TASK INPUTS.
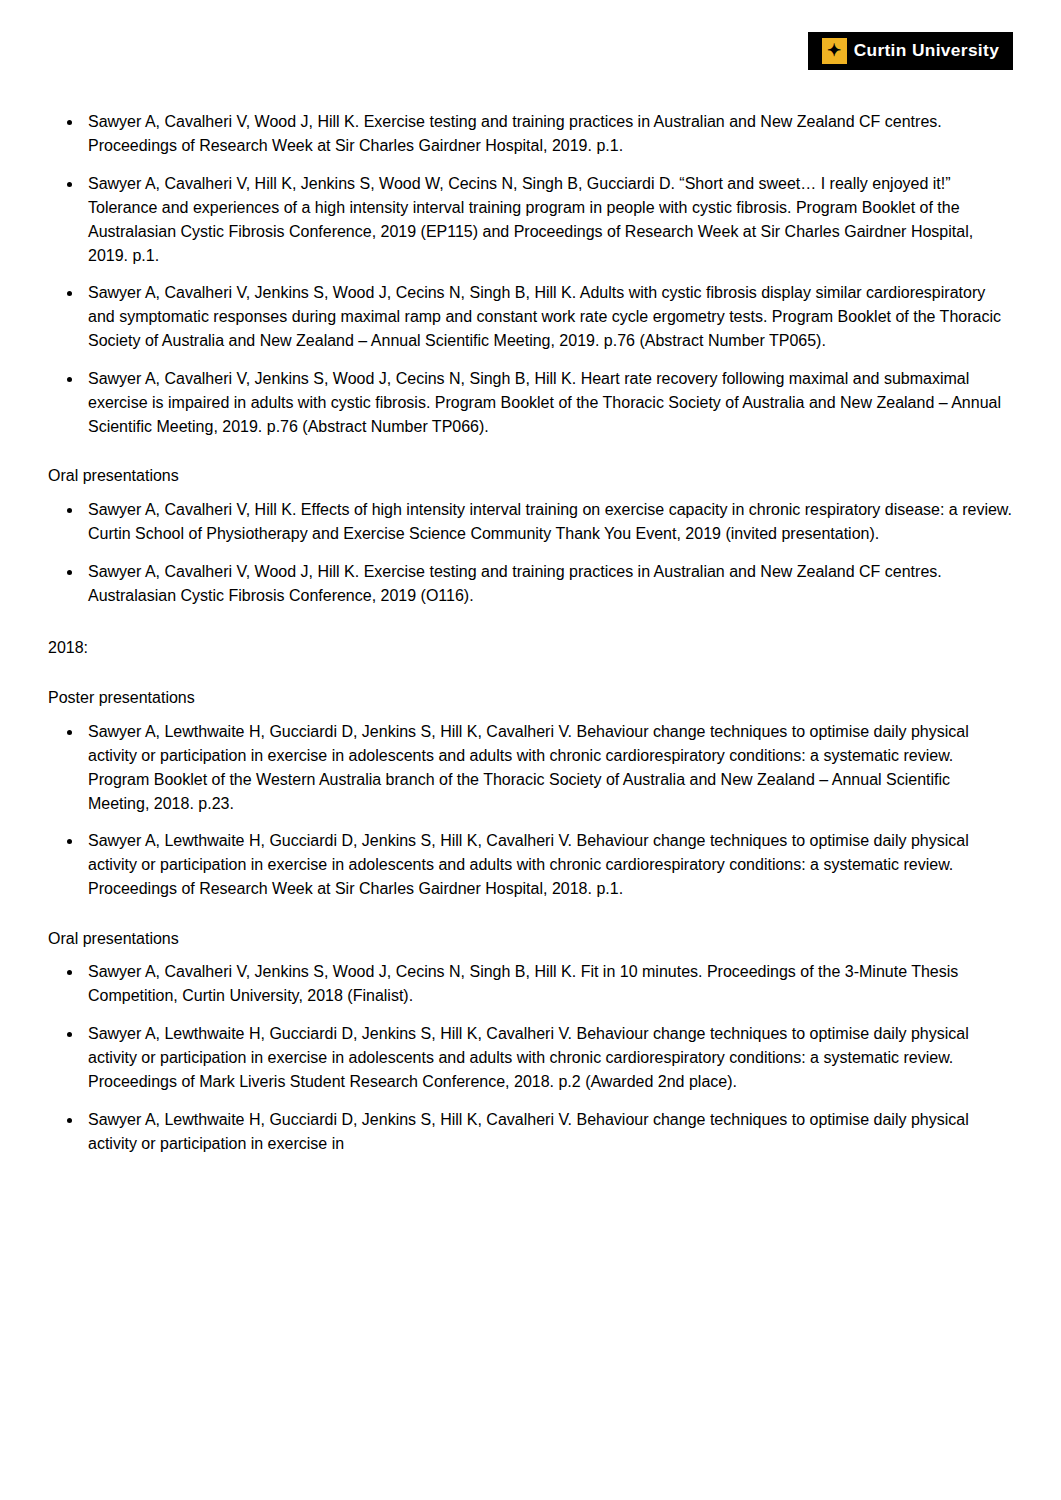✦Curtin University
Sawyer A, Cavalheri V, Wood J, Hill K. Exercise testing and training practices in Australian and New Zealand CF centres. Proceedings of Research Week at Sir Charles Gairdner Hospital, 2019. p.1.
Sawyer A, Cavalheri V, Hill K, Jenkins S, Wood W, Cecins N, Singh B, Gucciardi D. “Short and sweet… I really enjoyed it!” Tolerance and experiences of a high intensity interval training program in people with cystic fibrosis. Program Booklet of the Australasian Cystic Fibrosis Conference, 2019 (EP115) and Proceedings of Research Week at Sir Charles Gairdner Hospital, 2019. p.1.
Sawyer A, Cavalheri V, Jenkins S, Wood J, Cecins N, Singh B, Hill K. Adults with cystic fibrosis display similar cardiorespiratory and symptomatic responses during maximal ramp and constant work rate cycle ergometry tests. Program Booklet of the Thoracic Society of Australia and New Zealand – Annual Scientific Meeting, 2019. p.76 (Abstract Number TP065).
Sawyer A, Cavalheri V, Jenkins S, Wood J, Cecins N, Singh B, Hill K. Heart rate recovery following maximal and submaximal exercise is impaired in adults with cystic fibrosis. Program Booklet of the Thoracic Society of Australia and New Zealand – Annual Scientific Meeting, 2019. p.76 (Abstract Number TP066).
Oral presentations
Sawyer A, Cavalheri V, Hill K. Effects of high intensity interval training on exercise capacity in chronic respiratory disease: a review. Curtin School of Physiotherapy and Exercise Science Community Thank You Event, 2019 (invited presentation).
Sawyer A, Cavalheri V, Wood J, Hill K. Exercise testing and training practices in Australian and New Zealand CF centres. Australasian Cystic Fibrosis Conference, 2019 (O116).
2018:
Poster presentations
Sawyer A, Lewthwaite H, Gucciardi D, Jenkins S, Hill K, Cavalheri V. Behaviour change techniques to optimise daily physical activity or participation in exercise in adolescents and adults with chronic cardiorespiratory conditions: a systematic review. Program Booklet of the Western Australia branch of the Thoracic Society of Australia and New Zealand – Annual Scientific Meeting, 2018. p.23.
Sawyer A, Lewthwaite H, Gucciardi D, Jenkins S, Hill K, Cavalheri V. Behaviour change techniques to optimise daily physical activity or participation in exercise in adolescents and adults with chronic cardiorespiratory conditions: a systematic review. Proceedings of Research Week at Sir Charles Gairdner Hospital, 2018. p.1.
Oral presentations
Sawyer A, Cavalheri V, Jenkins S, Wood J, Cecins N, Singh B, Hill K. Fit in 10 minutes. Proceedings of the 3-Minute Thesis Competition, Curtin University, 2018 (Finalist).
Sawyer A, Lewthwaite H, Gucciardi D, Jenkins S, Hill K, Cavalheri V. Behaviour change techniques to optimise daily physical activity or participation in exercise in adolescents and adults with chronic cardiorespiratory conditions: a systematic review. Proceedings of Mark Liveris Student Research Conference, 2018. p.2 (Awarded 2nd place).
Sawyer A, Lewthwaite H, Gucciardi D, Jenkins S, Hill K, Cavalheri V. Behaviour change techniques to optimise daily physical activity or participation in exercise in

==

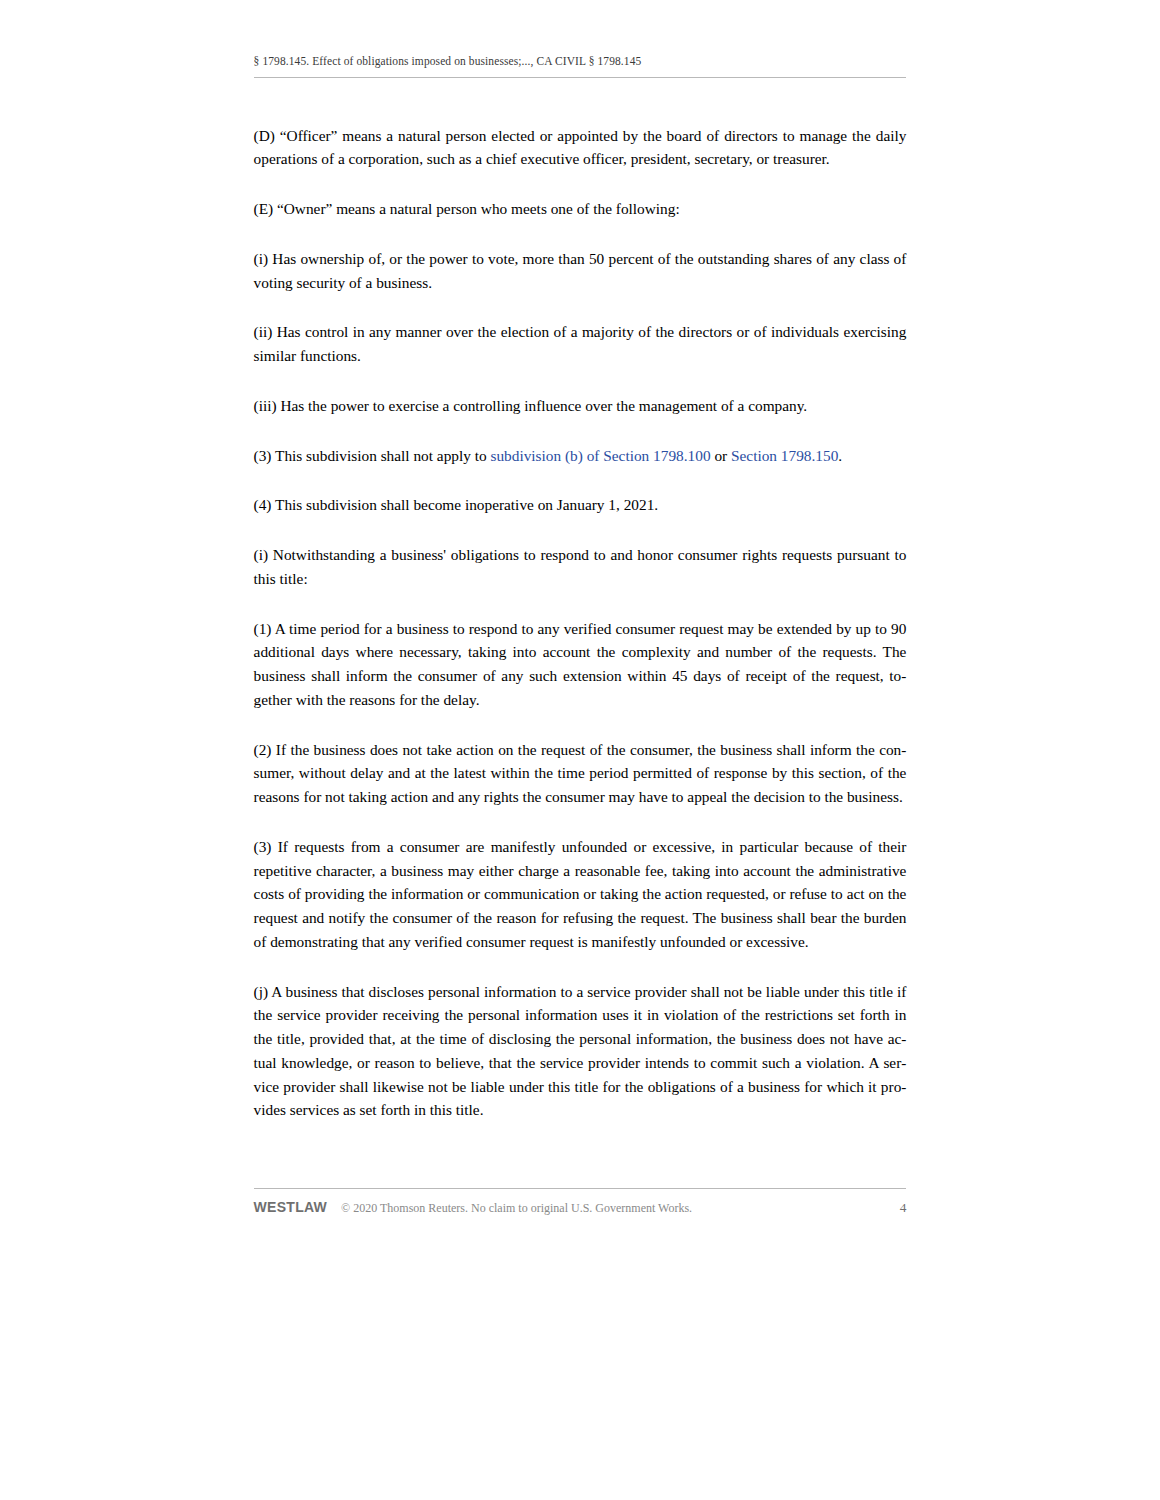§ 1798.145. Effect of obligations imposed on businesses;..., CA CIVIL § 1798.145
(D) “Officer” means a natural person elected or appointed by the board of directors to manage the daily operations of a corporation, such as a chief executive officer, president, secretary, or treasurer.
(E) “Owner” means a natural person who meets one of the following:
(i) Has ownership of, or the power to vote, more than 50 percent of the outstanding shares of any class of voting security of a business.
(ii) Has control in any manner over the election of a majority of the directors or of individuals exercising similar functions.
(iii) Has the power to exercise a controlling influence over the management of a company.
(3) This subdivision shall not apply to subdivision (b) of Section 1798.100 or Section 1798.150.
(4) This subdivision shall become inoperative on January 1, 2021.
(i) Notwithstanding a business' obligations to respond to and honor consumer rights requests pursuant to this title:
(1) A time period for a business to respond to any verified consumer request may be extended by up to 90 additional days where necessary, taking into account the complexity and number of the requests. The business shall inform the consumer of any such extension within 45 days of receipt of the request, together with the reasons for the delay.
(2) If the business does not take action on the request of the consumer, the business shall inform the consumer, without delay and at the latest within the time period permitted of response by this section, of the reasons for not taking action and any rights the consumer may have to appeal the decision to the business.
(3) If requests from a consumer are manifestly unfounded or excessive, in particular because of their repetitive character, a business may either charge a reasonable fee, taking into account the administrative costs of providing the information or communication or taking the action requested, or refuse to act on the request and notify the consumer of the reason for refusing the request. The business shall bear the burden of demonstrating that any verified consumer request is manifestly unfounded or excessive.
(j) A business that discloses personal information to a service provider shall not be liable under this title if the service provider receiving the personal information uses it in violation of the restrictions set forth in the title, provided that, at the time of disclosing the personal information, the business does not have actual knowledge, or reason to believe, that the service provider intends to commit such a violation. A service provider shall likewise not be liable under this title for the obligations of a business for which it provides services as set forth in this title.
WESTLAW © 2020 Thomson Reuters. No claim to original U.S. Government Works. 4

* * *

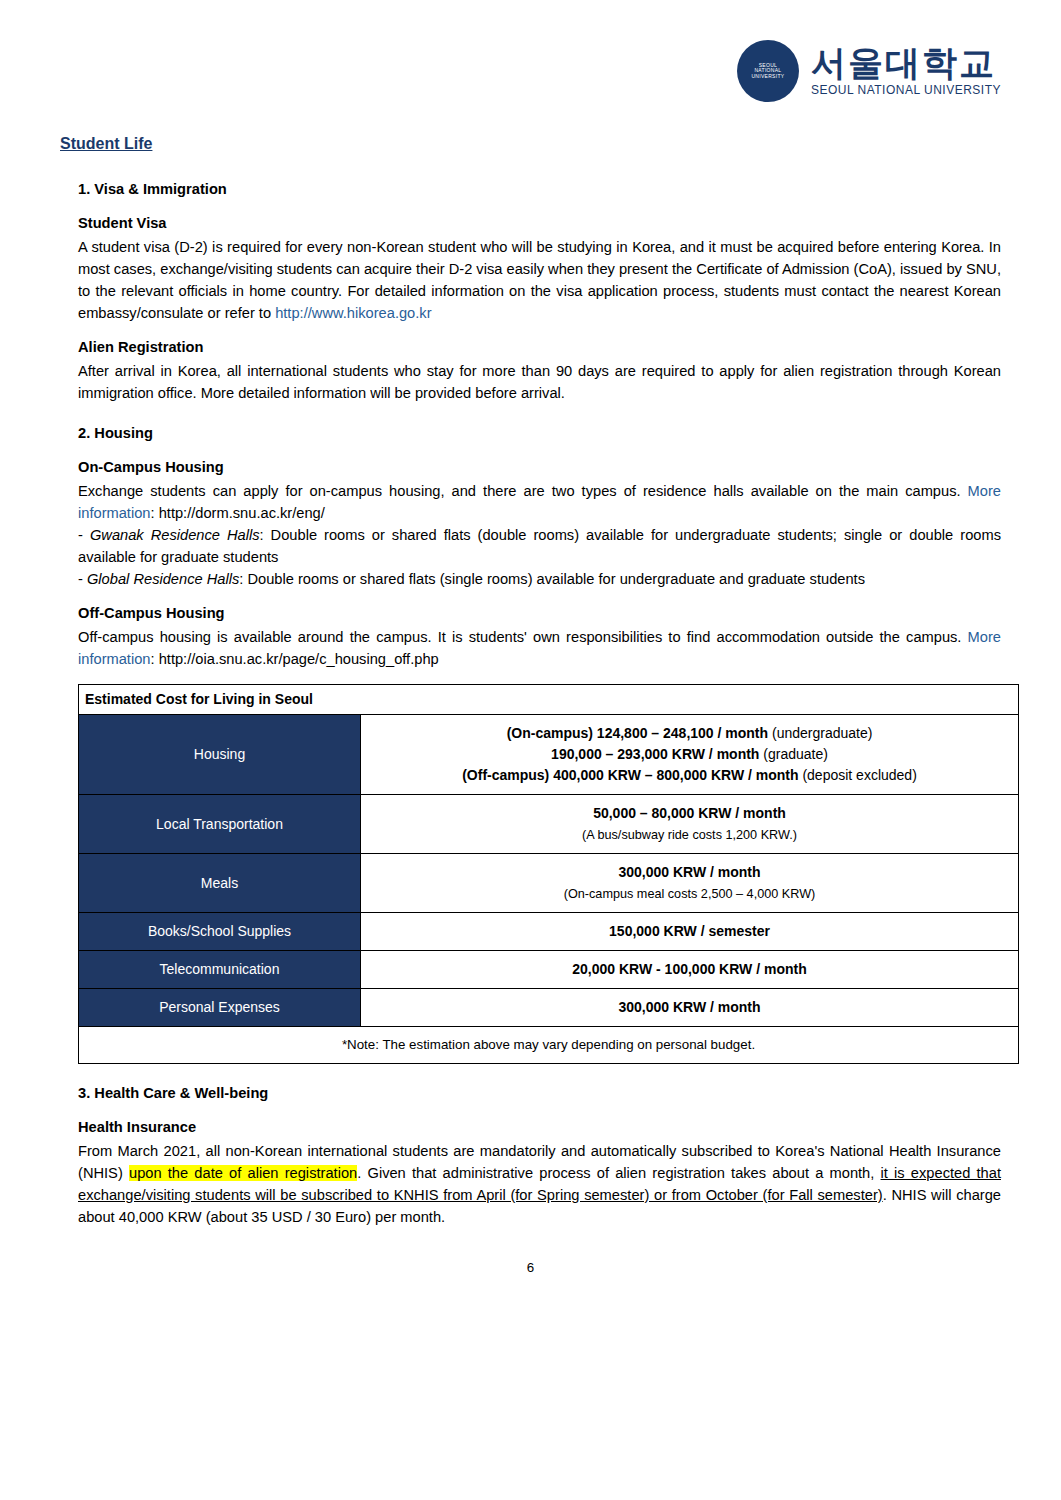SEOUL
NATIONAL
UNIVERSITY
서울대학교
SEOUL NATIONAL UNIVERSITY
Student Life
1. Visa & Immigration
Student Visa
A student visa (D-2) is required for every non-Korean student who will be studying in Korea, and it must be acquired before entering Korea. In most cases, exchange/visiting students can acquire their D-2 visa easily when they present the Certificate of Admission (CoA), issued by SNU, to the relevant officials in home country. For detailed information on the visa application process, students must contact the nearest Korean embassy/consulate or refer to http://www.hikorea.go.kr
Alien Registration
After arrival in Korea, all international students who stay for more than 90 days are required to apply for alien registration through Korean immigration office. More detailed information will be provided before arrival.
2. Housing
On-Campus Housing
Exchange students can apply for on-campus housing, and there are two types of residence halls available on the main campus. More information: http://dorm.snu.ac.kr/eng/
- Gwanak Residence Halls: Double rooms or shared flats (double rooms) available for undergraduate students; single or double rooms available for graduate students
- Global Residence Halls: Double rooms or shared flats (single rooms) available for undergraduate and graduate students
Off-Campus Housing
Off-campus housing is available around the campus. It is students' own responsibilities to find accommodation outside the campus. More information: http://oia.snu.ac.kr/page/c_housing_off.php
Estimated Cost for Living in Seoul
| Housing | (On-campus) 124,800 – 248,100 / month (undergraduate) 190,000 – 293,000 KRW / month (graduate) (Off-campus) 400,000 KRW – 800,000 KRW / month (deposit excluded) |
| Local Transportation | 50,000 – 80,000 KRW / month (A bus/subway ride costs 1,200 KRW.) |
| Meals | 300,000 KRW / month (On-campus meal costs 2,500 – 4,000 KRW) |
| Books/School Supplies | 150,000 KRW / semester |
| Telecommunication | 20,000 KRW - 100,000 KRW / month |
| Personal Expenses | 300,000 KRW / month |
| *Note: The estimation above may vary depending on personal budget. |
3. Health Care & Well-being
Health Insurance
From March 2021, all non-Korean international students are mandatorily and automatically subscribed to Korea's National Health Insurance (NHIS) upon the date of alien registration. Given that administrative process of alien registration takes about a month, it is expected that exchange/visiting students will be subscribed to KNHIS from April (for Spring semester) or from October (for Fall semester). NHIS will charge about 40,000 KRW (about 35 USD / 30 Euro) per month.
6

TASK REQUIREMENTS.
Set down, unchanged, only those lines above that fall between the line with "(iii) Has the" and the line with "(4) This subdivision", the two end lines included.

EXERCISE OUTPUT.
(iii) Has the power to exercise a controlling influence over the management of a company.
(3) This subdivision shall not apply to subdivision (b) of Section 1798.100 or Section 1798.150.
(4) This subdivision shall become inoperative on January 1, 2021.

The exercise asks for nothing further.